Problem description:
Lines from the one containing "ring dip: (277, 312)" through the last one in the data below: write them out word for word, and only them.
+++ Source data +++
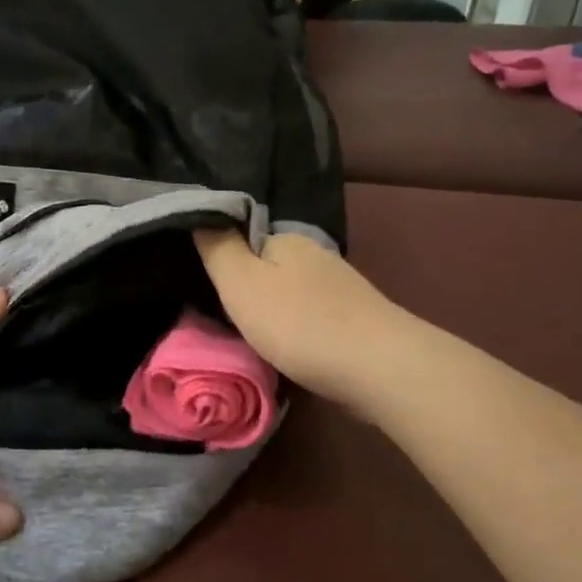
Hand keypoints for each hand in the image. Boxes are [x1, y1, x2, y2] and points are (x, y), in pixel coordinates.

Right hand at [193, 230, 406, 413]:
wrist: (380, 368)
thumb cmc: (299, 323)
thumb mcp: (240, 283)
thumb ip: (218, 247)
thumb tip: (202, 213)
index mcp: (286, 239)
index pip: (243, 239)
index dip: (225, 263)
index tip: (213, 293)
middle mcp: (316, 254)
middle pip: (269, 267)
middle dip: (251, 289)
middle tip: (232, 322)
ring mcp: (341, 287)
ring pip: (293, 293)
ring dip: (277, 312)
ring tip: (261, 341)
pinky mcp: (358, 318)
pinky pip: (314, 315)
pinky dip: (300, 329)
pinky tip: (296, 349)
+++
Answer space:
ring dip: (277, 312)
ring tip: (261, 341)
pinky mcp: (358, 318)
pinky pip: (314, 315)
pinky dip: (300, 329)
pinky tip: (296, 349)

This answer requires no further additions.